• [YOUR GOAL]: Would you reproduce each line below exactly, leaving every picture out?

• [INFORMATION PROVIDED]:
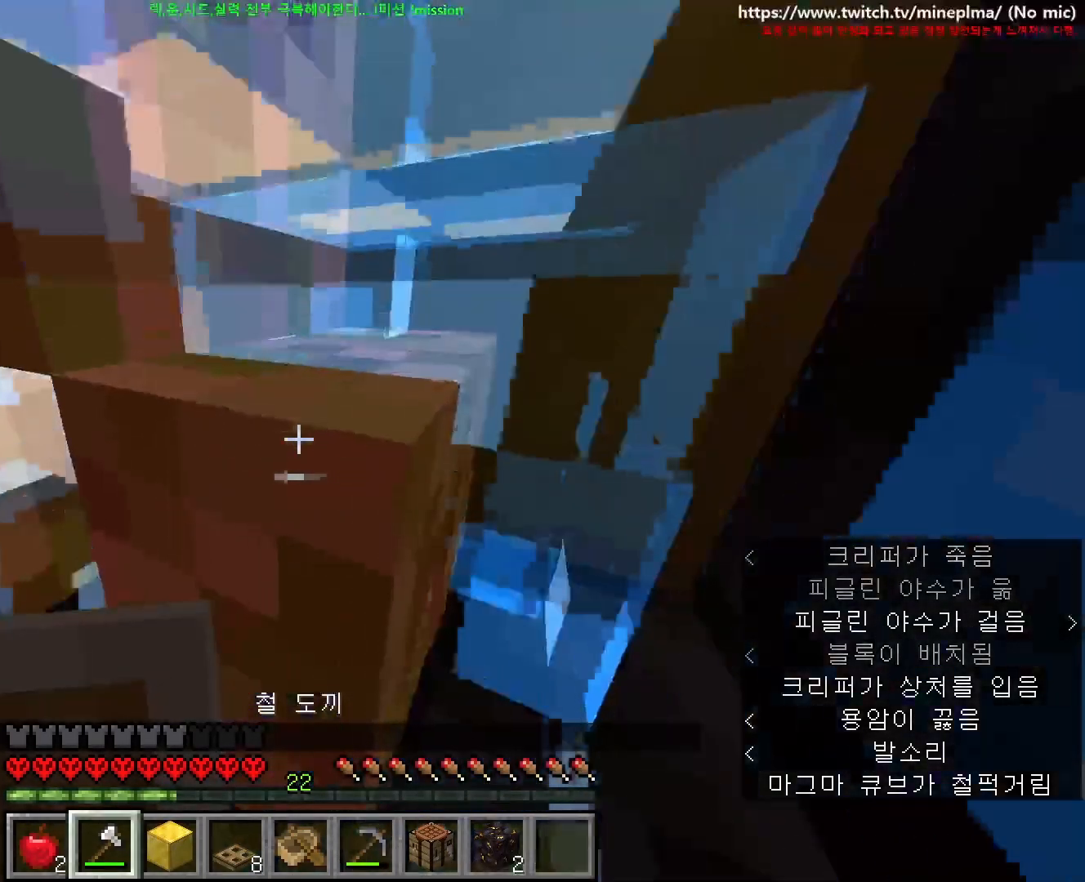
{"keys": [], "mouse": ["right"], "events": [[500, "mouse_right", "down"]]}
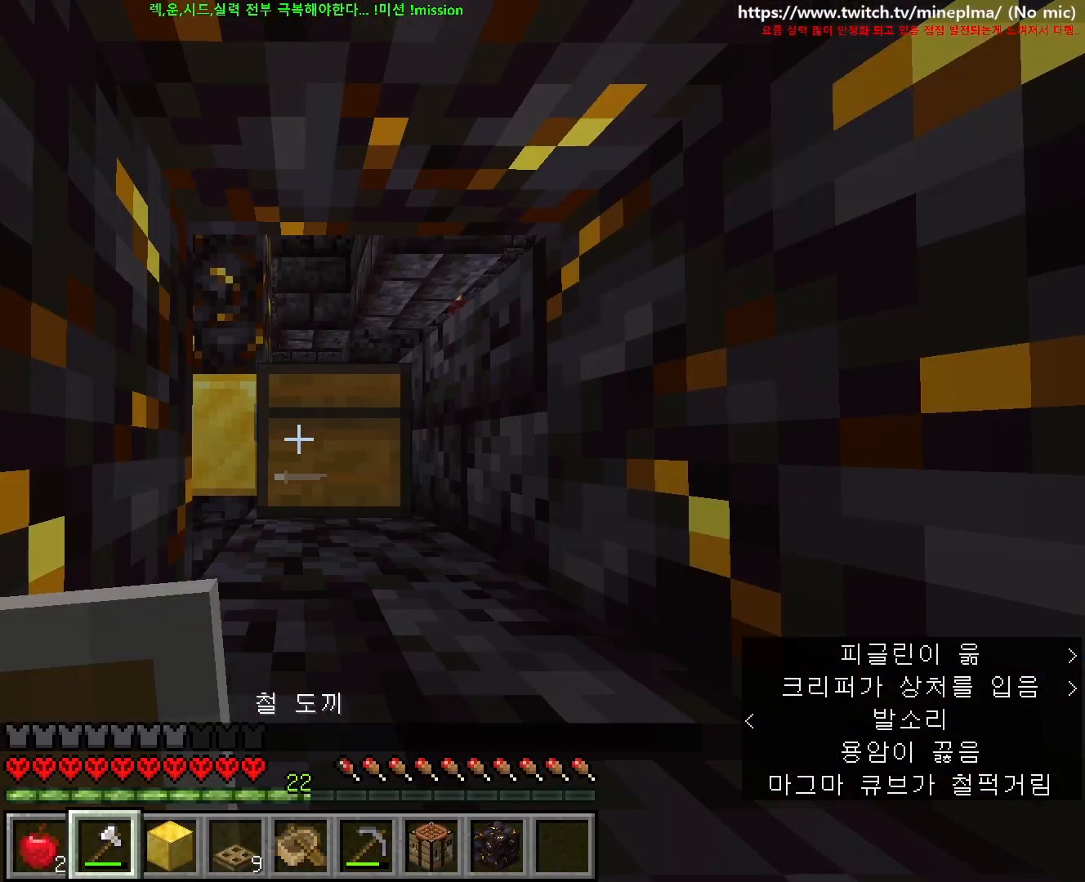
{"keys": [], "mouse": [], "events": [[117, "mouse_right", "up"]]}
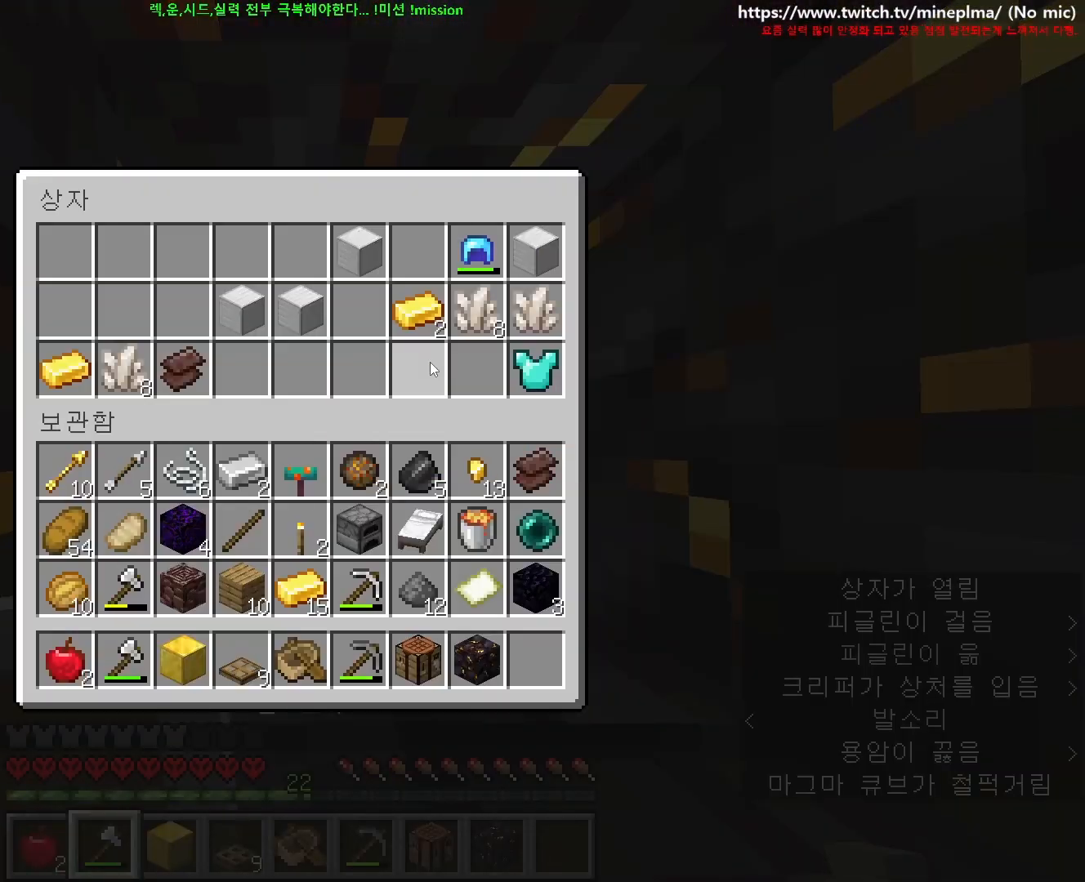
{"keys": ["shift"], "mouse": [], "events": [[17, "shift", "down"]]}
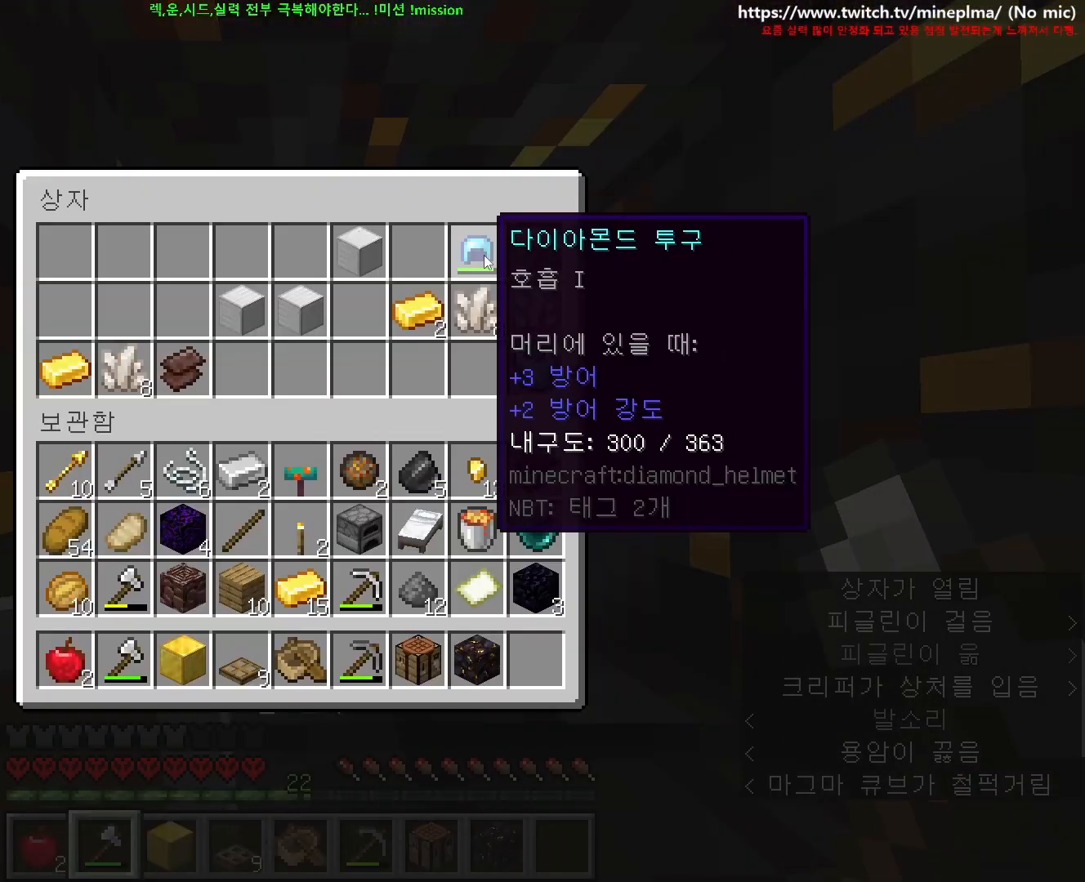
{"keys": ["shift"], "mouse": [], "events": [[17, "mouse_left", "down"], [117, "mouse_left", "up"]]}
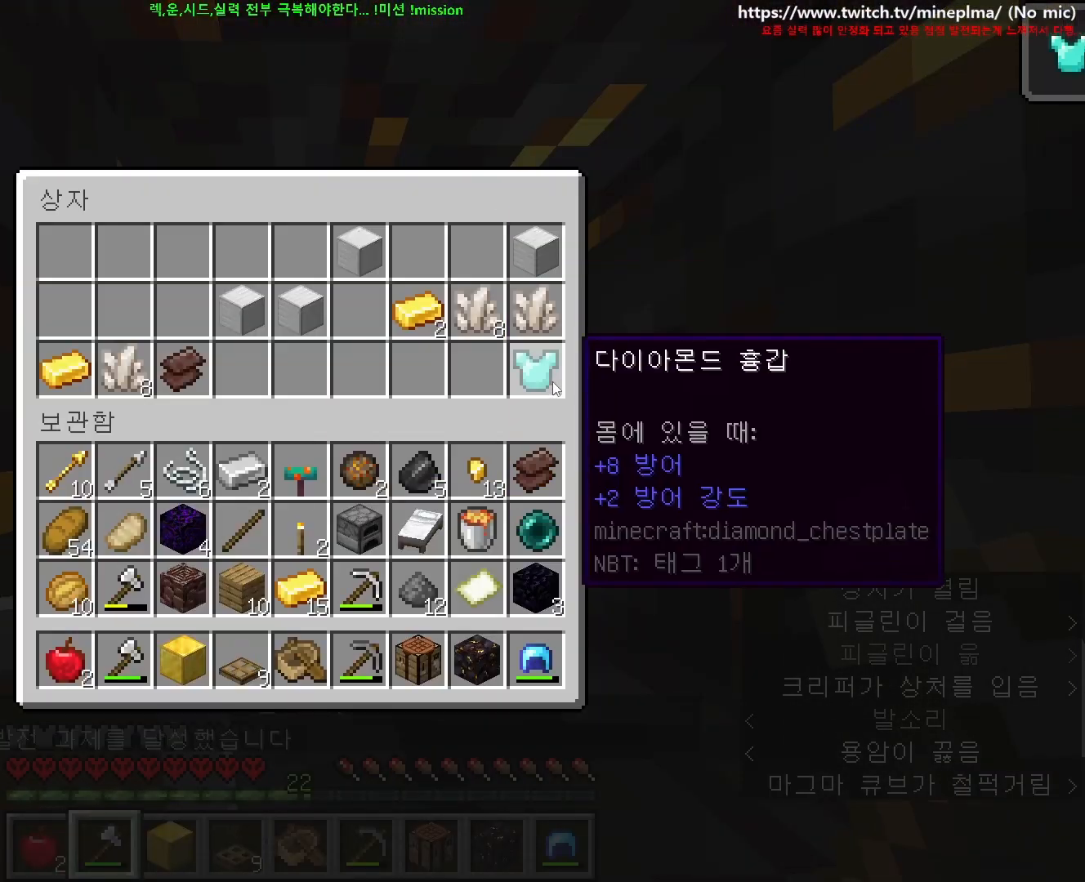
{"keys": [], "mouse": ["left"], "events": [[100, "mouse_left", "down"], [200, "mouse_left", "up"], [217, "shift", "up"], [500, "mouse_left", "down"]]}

• [THE COMPLETED TASK]:
{"keys": [], "mouse": ["right"], "events": [[500, "mouse_right", "down"]]}
{"keys": [], "mouse": [], "events": [[117, "mouse_right", "up"]]}
{"keys": ["shift"], "mouse": [], "events": [[17, "shift", "down"]]}
{"keys": ["shift"], "mouse": [], "events": [[17, "mouse_left", "down"], [117, "mouse_left", "up"]]}
{"keys": [], "mouse": ["left"], "events": [[100, "mouse_left", "down"], [200, "mouse_left", "up"], [217, "shift", "up"], [500, "mouse_left", "down"]]}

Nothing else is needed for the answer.